Partie 1 : Le Poids du Prestige

À Cotonou, sous un soleil brûlant, Antoine coupe le ruban rouge devant son usine de transformation de manioc, flambant neuve, dans le quartier d’Akpakpa. La foule l’acclame, les drapeaux béninois flottent, et les femmes en pagnes colorés chantent sa gloire. « Antoine, tu es notre fierté ! » lance un ancien, mais son sourire crispé trahit un vide intérieur. Derrière lui, dans un ciel éclatant de jaunes et de bleus, l’ombre d’un baobab spectral plane, symbole de son conflit naissant. « Celui qui porte la couronne supporte son poids », murmure un proverbe fon dans son esprit.

Flashback à Porto-Novo, dans une cour d’école poussiéreuse des années 1980. Antoine, dix ans, écoute son père, instituteur strict mais aimant, sous un manguier. « Un homme sans racines est comme un arbre sans sève », lui dit-il, traçant des proverbes à la craie. Antoine rêve de voir le monde, mais son père insiste : « Vois-le, mais ramène-le à la maison. » Ces mots pèsent encore sur lui, des décennies plus tard, alors qu’il porte les espoirs de sa communauté.

À Dubaï, lors d’un sommet économique, Antoine rencontre Amira, une femme d’affaires nigériane rayonnante. Dans une salle de bal aux lustres dorés, elle le charme avec sa vision d’un empire agro-industriel. « Pourquoi t’arrêter à Cotonou ? Le monde est plus grand », lance-t-elle, sa robe rouge ankara scintillant sous les lumières. Antoine, hésitant, sent le baobab spectral dans son dos. « Mes racines ne voyagent pas dans une valise », répond-il, mais l’éclat de Dubaï le tente. Leur danse, sous des reflets de gratte-ciel, amplifie son trouble.

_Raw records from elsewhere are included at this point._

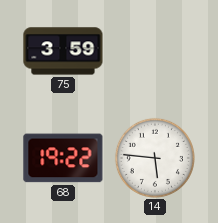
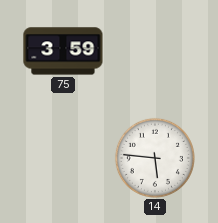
68: 19:22 -> none
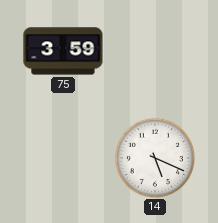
14: 5:46 -> 5:19
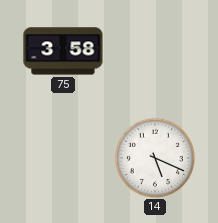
75: 3:59 -> 3:58
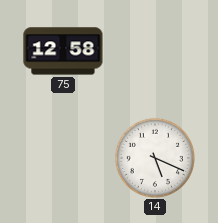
75: 3:58 -> 12:58
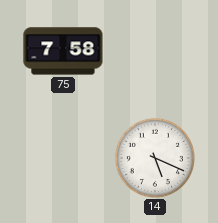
75: 12:58 -> 7:58
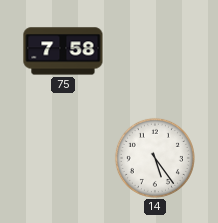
14: 5:19 -> 5:24
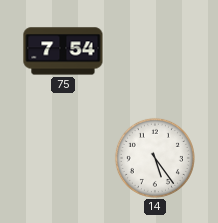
75: 7:58 -> 7:54
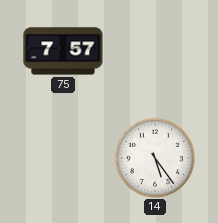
75: 7:54 -> 7:57
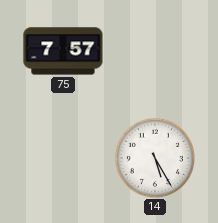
14: 5:24 -> 5:25
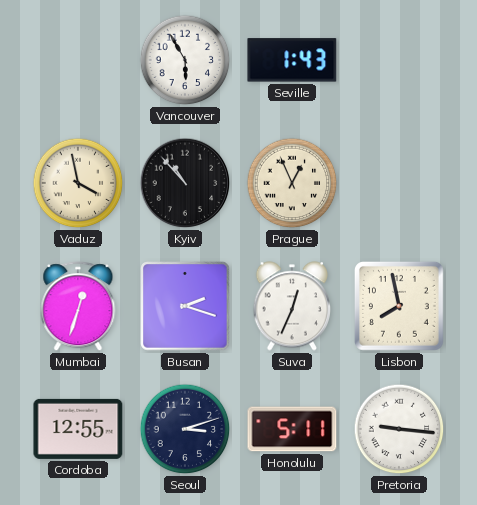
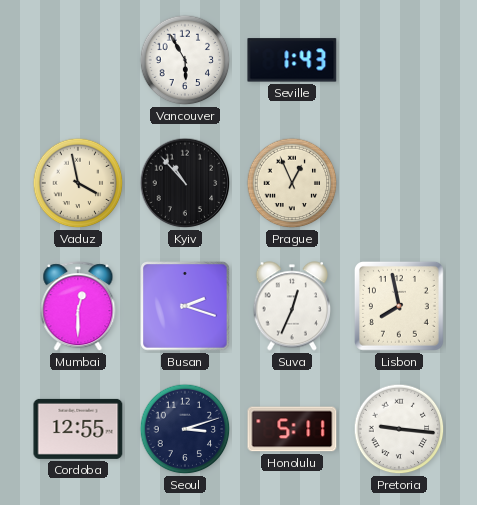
Mumbai: 12:33 -> 12:30
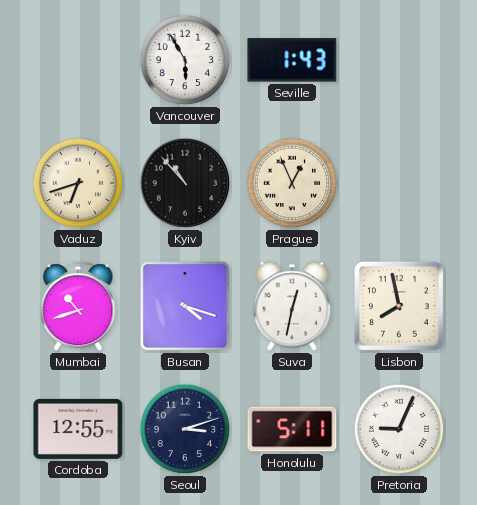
Vaduz: 3:58 -> 6:42
Mumbai: 12:30 -> 10:42
Busan: 2:18 -> 4:18
Suva: 12:34 -> 12:32
Pretoria: 9:16 -> 9:04
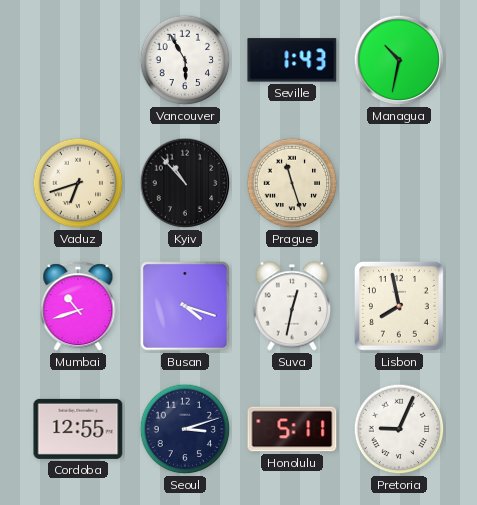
Managua: none -> 10:32
Prague: 12:56 -> 11:27
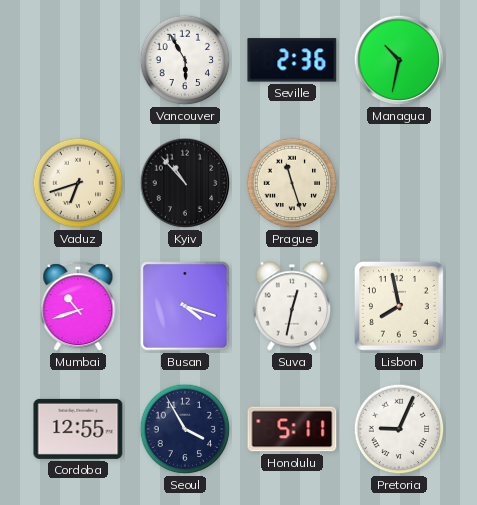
Seville: 1:43 -> 2:36
Seoul: 3:12 -> 3:55
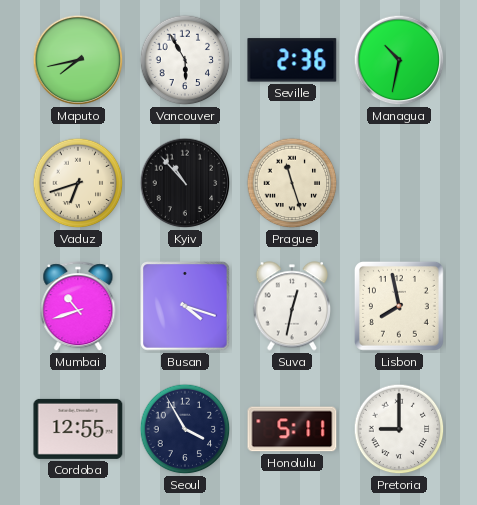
Maputo: none -> 7:43
Pretoria: 9:04 -> 9:00
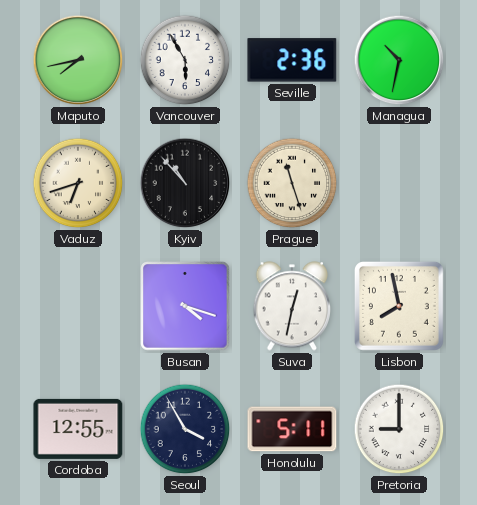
Mumbai: 10:42 -> none
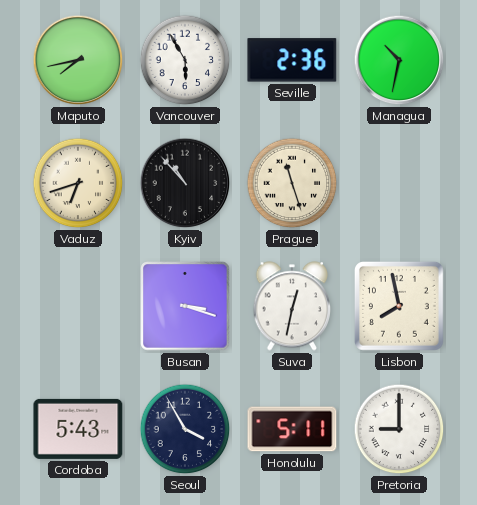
Busan: 4:18 -> 3:18
Cordoba: 12:55 -> 5:43
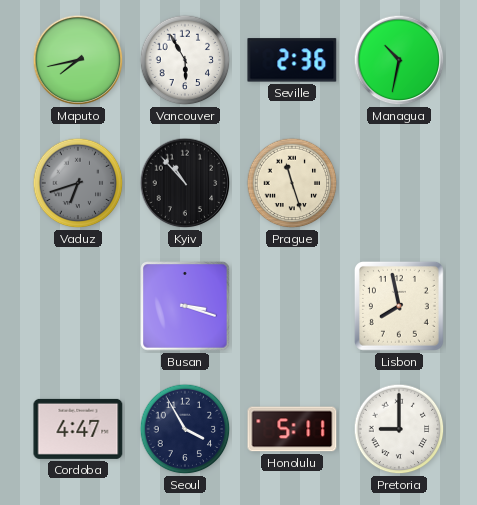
Vaduz dial: cream -> grey
Suva: 12:32 -> none
Cordoba: 5:43 -> 4:47
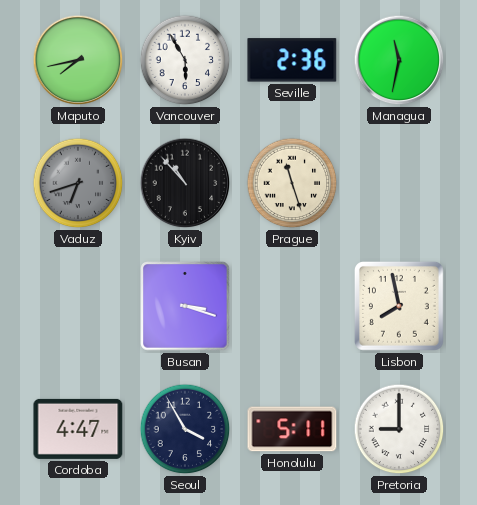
Managua: 10:32 -> 11:32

Amira propose un partenariat, et Antoine, séduit, sent le poids de son prestige s’alourdir.

De retour à Cotonou, Élise, son amie d’enfance, l’accueille à l’aéroport. Médecin dévouée au dispensaire de Fidjrossè, elle perçoit son changement. « Dubaï t’a volé ton âme ? » plaisante-t-elle, mais son regard est sérieux. Antoine visite son dispensaire, où elle soigne un enfant sous une affiche de santé publique. « Tu construis des usines, mais qui soigne les cœurs ? » demande-t-elle. Le contraste entre son humilité et l’ambition d’Amira le secoue.

La communauté ajoute à son fardeau. Lors d’une réunion sous un auvent en tôle, une ancienne implore : « Ne nous oublie pas, Antoine. » Il finance un puits, mais les attentes s’accumulent. Cette nuit-là, un rêve le hante : un baobab en feu. Un devin vodoun, entouré de bougies et d’amulettes, lui dit : « Ton arbre brûle, fils. Tes racines crient. » Troublé, Antoine reçoit un appel d’Amira, qui insiste : « C’est maintenant ou jamais. Viens à Dubaï. » Il hésite, déchiré entre son peuple et ses ambitions.

Élise, dans une rue animée de Cotonou, évoque leurs souvenirs d’enfance sous un baobab. « Les histoires parlaient de cœur, pas de pouvoir », dit-elle. Mais les jeunes du quartier le confrontent : « Tu es à Dubaï pendant qu’on lutte ici ! » Antoine, au marché de Dantokpa, écoute une marchande raconter une fable sur le devoir : « Un roi sans peuple n’est qu’un homme. » Ces mots résonnent. Pourtant, tenté par un contrat lucratif d’Amira, il décide de partir pour Dubaï. Élise, au crépuscule, le met en garde : « Reviens-nous, Antoine. Pas seulement ton corps, mais ton cœur. »

Dans l’avion, Antoine repense à son père. Une vision de baobab flotte dans les nuages. À Dubaï, Amira l’accueille dans une voiture de luxe, les gratte-ciel scintillant. « Bienvenue dans ton avenir », dit-elle. Mais le baobab en feu hante ses rêves, et Antoine murmure : « Est-ce réel ? » Le prestige est à son apogée, mais son âme vacille.